During the First World War, he joined the board of Canadian Car and Foundry, where he worked to sell munitions to the Russian Empire. Finally, near the very end of his life, he attempted to sell Canadian railway equipment to Manchukuo following the Japanese invasion of Manchuria in the 1930s.

Clergue died on January 19, 1939, in Montreal, and his remains were returned to the United States for burial at Mount Hope Cemetery in Bangor.

==Legacy==

Popular Canadian author Alan Sullivan's novel The Rapids (1920) is inspired by Clergue's life. In 1946, Sir James Dunn, the then owner of Algoma Steel, commissioned Sullivan to write Clergue's biography. Provisionally titled Before the Tide, it has never been published.

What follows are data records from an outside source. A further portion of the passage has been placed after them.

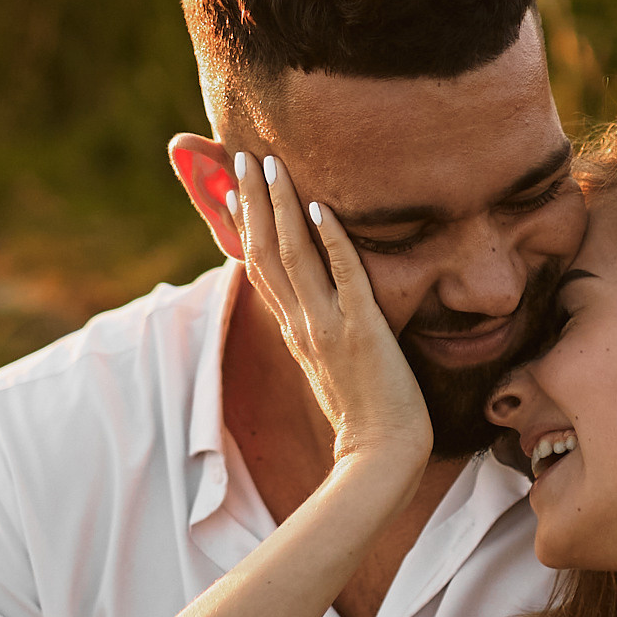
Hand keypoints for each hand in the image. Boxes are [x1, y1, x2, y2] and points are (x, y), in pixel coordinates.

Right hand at [232, 152, 431, 487]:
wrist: (381, 459)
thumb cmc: (366, 423)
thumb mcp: (330, 373)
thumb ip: (319, 339)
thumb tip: (312, 319)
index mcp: (295, 332)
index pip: (261, 269)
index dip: (245, 226)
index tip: (234, 189)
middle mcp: (303, 324)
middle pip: (267, 252)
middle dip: (254, 201)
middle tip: (244, 156)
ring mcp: (330, 327)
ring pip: (295, 255)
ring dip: (282, 207)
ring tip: (271, 166)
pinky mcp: (364, 332)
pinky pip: (346, 277)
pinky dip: (332, 241)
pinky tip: (323, 208)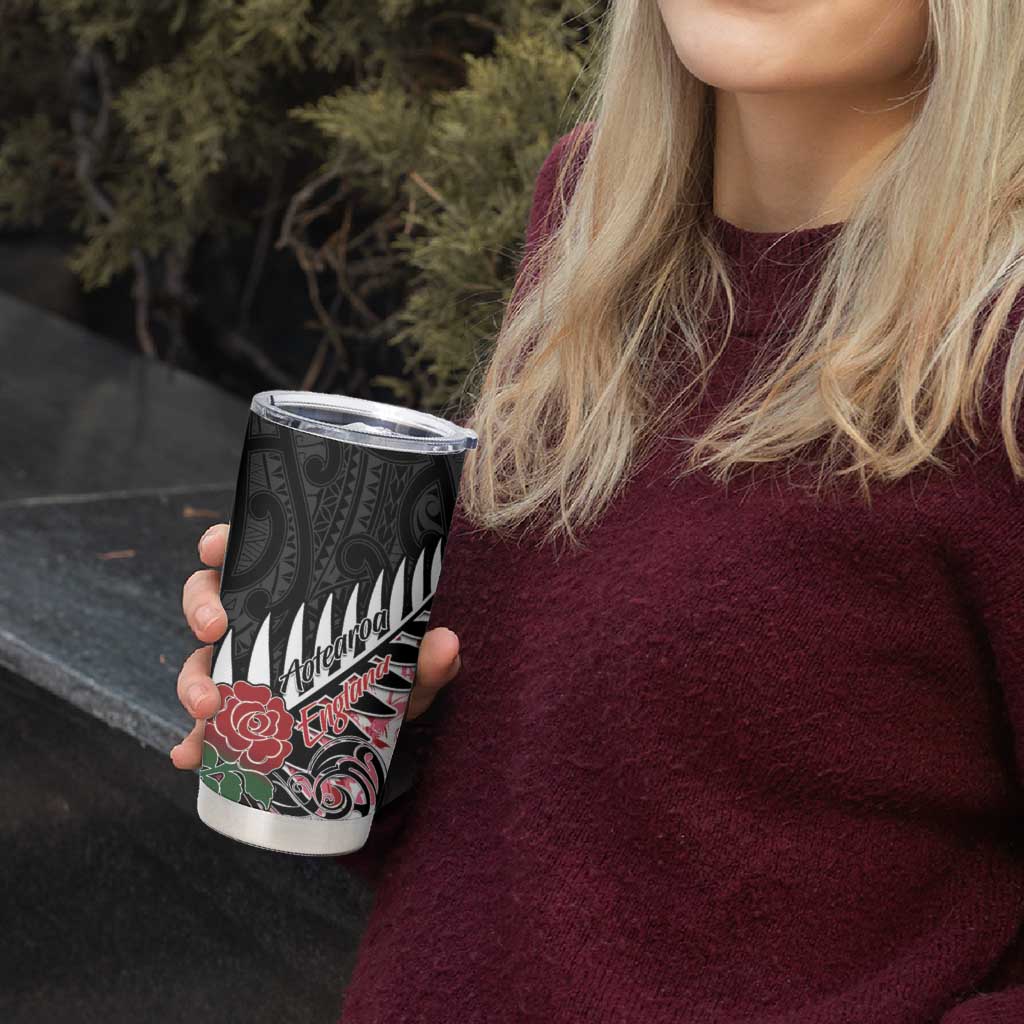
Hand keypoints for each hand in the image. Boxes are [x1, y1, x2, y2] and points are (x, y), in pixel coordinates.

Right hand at [169, 523, 461, 768]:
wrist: (378, 730)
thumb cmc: (385, 675)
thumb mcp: (407, 667)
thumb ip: (426, 658)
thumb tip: (447, 644)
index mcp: (290, 590)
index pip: (248, 553)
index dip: (222, 542)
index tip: (216, 546)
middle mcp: (257, 621)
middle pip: (207, 598)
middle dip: (200, 610)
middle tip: (215, 630)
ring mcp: (241, 666)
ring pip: (198, 660)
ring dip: (193, 681)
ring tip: (208, 708)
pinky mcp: (237, 714)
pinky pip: (204, 725)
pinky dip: (192, 741)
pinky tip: (189, 756)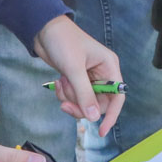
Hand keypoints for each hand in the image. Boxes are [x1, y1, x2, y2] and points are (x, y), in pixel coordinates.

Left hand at [34, 15, 122, 137]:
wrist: (44, 30)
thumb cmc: (64, 42)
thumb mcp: (74, 68)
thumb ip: (84, 93)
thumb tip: (94, 117)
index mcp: (109, 67)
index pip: (117, 97)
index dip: (111, 116)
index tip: (100, 131)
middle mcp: (102, 74)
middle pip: (98, 103)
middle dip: (80, 105)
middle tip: (65, 105)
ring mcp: (89, 78)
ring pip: (83, 102)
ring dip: (70, 98)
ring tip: (60, 83)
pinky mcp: (76, 79)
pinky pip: (74, 97)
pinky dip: (64, 94)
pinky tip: (58, 81)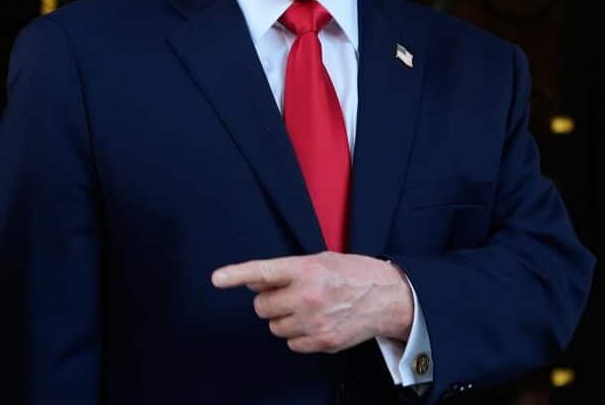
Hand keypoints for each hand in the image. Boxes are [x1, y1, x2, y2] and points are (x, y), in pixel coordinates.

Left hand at [211, 252, 413, 353]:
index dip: (237, 275)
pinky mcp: (323, 342)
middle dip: (270, 301)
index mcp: (305, 269)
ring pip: (274, 327)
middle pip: (262, 306)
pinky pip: (291, 343)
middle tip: (290, 295)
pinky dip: (297, 335)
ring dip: (284, 319)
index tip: (217, 279)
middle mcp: (308, 295)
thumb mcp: (319, 261)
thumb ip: (285, 271)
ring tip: (307, 308)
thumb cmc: (351, 274)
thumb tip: (252, 284)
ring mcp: (315, 321)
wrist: (388, 297)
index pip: (263, 271)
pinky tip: (315, 322)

Despite Clergue's dogged efforts to pursue integration of his various enterprises, they were ultimately broken apart piecemeal. While some, like the Gertrude and Elsie mines, did not survive the initial failure of the Consolidated Lake Superior Company at all, others survived in various forms even as the Lake Superior Corporation was unable to maintain its control of them. Clergue's pulp and paper mill was eventually acquired by the Abitibi Power and Paper Company in 1928, then by a succession of owners until its eventual closure in 2011. The Algoma Eastern Railway's 1930 lease to the Canadian Pacific Railway proceeded despite the Algoma Eastern earning a net profit in 1929, as the cash infusion from the lease was necessary to keep the Lake Superior Corporation afloat. The Algoma Central Railway evolved into the Algoma Central Corporation, and diversified into other transportation interests such as trucking and maritime shipping, as well as real estate. Algoma Steel and its related mining interests in Northern Algoma remained one of the most recognizable parts of the Lake Superior Corporation's organizational system through the rest of the 20th century, and was eventually acquired by Dofasco in 1988.

Clergue had lasting popularity in Sault Ste. Marie, and in 1937 a portrait of him was placed in its city hall. Things in the city named after him include:
- Clergue Park - a small city park
- Clergue Street - short residential street
- French immersion school (F.H. Clergue Public School)

Clergue was inducted into Sault Ste. Marie's Walk of Fame in 2006.